I think, you know, the most interesting thing about Cloudflare in the SSE space is it's not what we started with.
And that almost sounds counterintuitive at first.
But when we were building out our CDN, improving our WAF, improving our data loss mitigation over the last many years, we probably didn't know it at the time.
But what we really were building was a connectivity cloud.
And this is a global network of a ton of individual programmable services where you can basically use all of them or just a portion in whatever order that you want.
And in that connectivity cloud, SSE and SASE are just a portion of it.
So this kind of set us up for probably the strongest foundation in this market, just because we did the really hard thing first by building out that really reliable and fast global network first and built ourselves a platform on which we can just keep building and keep shipping new capabilities really quickly.

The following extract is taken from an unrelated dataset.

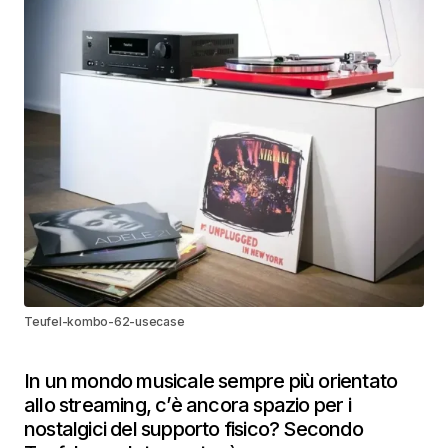
Teufel-kombo-62-usecase
In un mondo musicale sempre più orientato
allo streaming, c’è ancora spazio per i
nostalgici del supporto fisico? Secondo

So, yes, when we first entered the SSE market, we probably looked around and said, you know, there's a lot to build, a lot to catch up on.
But thankfully, we knew we had all the pieces to do it right and do it really quick.
Hi, I'm Noelle Kagan, based in Portland, Oregon, and I work with the product team here at Cloudflare.
And so you might be wondering, what is contributing to this momentum?
Why are we growing so much in this SSE space? And I think this is really just a reward for the hard effort and work that our teams have put in.
We've been growing our engineering and our product teams a lot, and we've been spending a lot of time listening to our customers on what are their needs and how do we better solve the problems that they're having.
And so in addition to some of the amazing Zero Trust network access solutions that we already had, we started really investing in some of our other areas of growth, particularly around data security, expanding our data loss prevention products, our cloud access security broker products, and getting more into digital experience monitoring, making sure that our customers can really understand what's going on within their networks and triage any sort of connectivity problems of their users.
And so we've really just been investing in all of these challenge areas for our customers and growing a ton.
And that additional depth has added a ton of momentum, and we're super excited to see how Gartner recognized that.
And then what's coming next?
Any teasers for what we can see in the future? I would say just continuing on that momentum, we're going to continue to expand those engineering and product teams, and we're going to keep listening to some of the areas that our customers have given feedback on to continue growing.
Again, data security is still another place we need to keep investing, as well as some other areas of analytics and more visibility for our customers.
So it's a lot of just listening to what's needed and just continuing to build.
We really have faith that our customers are going to put us on the right path, and we'll just keep growing in the space for them.